CIA starts closing its clandestine bases in Afghan
As part of the American drawdown plans in Afghanistan, the CIA has begun closing its clandestine bases in the war-torn country.
Washington: As part of the American drawdown plans in Afghanistan, the CIA has begun closing its clandestine bases in the war-torn country.
It marks the start of a drawdown from a region that transformed the agency from an intelligence service struggling to emerge from the Cold War to a counter-terrorism force with its own prisons, paramilitary teams and armed Predator drones, the Washington Post said in a report.
The pullback represents a turning point for the CIA as it shifts resources to other trouble spots.
The closures were described by US officials as preliminary steps in a plan to reduce the number of CIA installations in Afghanistan from a dozen to as few as six over the next two years a consolidation to coincide with the withdrawal of most US military forces from the country by the end of 2014, it said.
Senior US intelligence and administration officials said the reductions are overdue in a region where American espionage efforts are now seen as out of proportion to the threat posed by al Qaeda`s diminished core leadership in Pakistan.

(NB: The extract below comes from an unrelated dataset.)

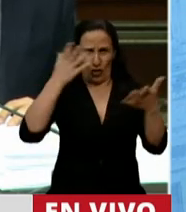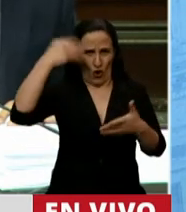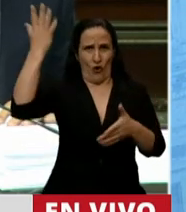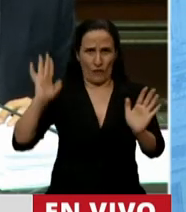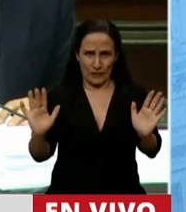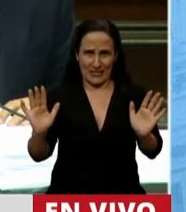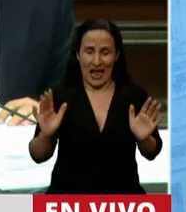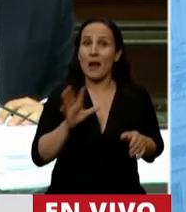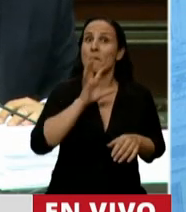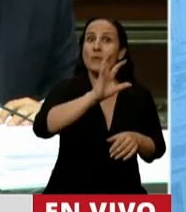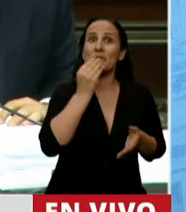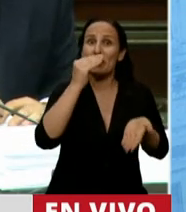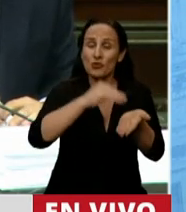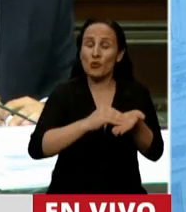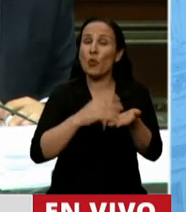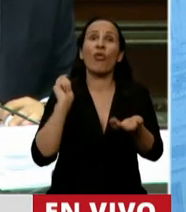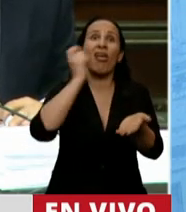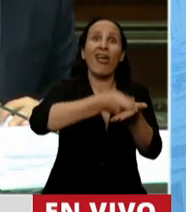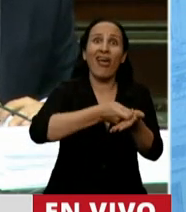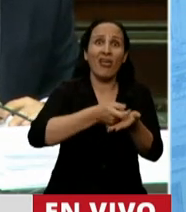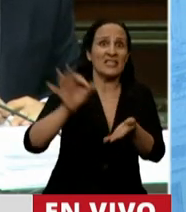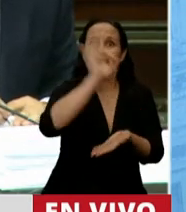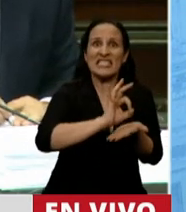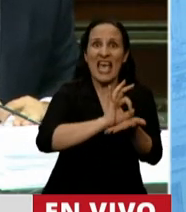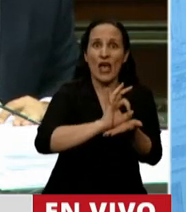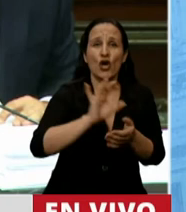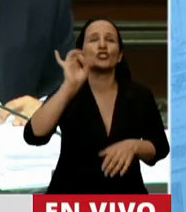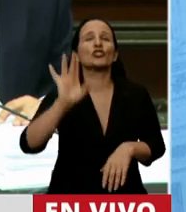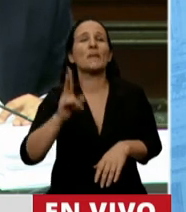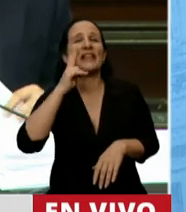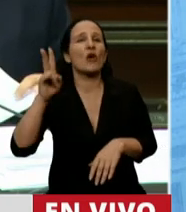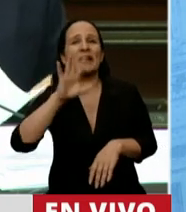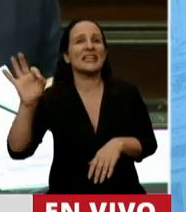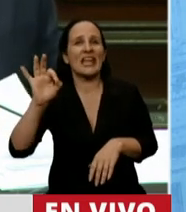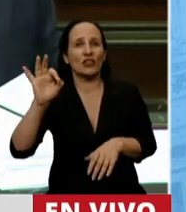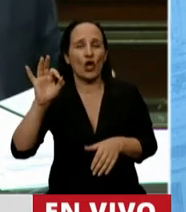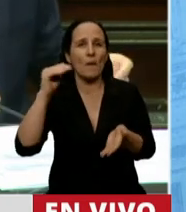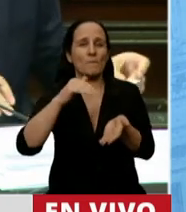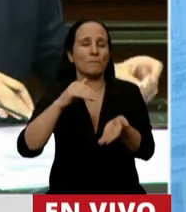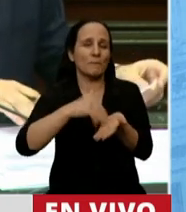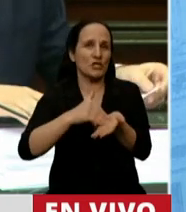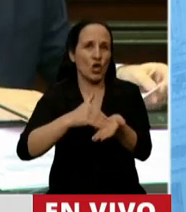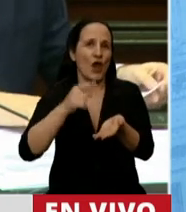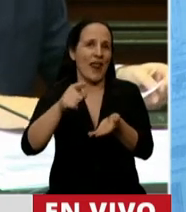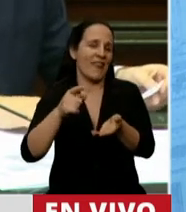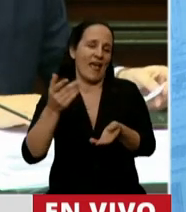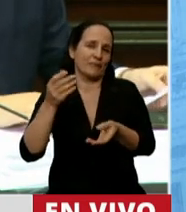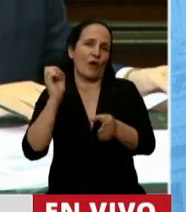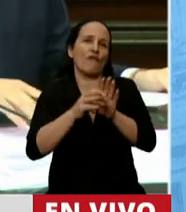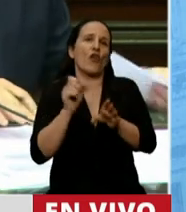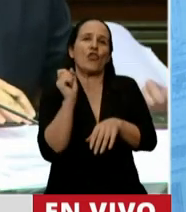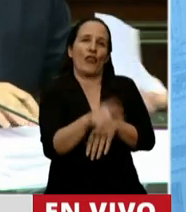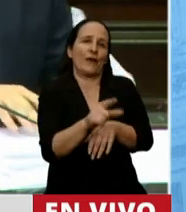escenario, cero pesos. Solo los 2.500 millones del fondo fiduciario que en definitiva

The CIA faces an array of new challenges beyond al Qaeda, such as monitoring developments in the Middle East and delivering weapons to rebels in Syria. `
Incidentally, John Brennan, the recently appointed CIA director, has also signalled a desire to restore the agency`s focus on traditional espionage, the report said.
However, officials stressed that the CIA is expected to maintain a significant footprint even after the pullback, with a station in Kabul that will remain among the agency`s largest in the world, as well as a fleet of armed drones that will continue to patrol Pakistan`s tribal belt.
"Afghanistan fundamentally changed the way the agency conducts business," said Richard Blee, who served as the CIA`s senior officer in Afghanistan and Pakistan before he retired in 2007 was quoted as saying.
"We went from a purely espionage organisation to more of an offensive weapon, a paramilitary organisation where classic spying was less important," he said.